>>>>

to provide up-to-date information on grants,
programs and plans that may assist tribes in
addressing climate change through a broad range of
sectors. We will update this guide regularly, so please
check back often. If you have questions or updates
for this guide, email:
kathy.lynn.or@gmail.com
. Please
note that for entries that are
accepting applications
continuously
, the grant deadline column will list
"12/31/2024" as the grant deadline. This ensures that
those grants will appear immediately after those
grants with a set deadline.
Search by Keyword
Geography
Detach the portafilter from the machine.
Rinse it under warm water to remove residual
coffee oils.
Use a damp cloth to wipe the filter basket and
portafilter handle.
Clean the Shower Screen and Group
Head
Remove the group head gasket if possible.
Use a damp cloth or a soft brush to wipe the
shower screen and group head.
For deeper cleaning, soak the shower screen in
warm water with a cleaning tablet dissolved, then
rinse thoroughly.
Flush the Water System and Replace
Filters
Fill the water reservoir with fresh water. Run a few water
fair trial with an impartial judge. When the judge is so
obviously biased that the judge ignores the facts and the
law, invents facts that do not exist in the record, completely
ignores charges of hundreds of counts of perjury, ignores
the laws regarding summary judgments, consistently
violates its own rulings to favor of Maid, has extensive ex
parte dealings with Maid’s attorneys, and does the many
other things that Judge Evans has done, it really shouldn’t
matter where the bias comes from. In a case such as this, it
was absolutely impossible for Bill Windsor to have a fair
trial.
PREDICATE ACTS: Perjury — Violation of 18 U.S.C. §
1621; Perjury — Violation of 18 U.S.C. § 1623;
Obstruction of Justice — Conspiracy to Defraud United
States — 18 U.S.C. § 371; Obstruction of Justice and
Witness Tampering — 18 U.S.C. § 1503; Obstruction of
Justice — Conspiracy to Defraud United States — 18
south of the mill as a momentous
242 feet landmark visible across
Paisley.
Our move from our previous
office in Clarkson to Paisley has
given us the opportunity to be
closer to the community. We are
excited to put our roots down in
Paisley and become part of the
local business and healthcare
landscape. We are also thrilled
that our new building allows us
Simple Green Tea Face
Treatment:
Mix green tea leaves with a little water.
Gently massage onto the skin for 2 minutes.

<<<<

▸ WHAT THE TASK ASKS
Reproduce the rows verbatim, starting at the first line of the rows and ending with the line that contains "Remove the group head gasket if possible.", including both of those lines.

▸ RESULT FOR THIS EXERCISE
to provide up-to-date information on grants,
programs and plans that may assist tribes in
addressing climate change through a broad range of
sectors. We will update this guide regularly, so please
check back often. If you have questions or updates
for this guide, email:
kathy.lynn.or@gmail.com
. Please
note that for entries that are
accepting applications
continuously
, the grant deadline column will list
"12/31/2024" as the grant deadline. This ensures that
those grants will appear immediately after those
grants with a set deadline.
Search by Keyword
Geography
Detach the portafilter from the machine.
Rinse it under warm water to remove residual
coffee oils.
Use a damp cloth to wipe the filter basket and
portafilter handle.
Clean the Shower Screen and Group
Head
Remove the group head gasket if possible.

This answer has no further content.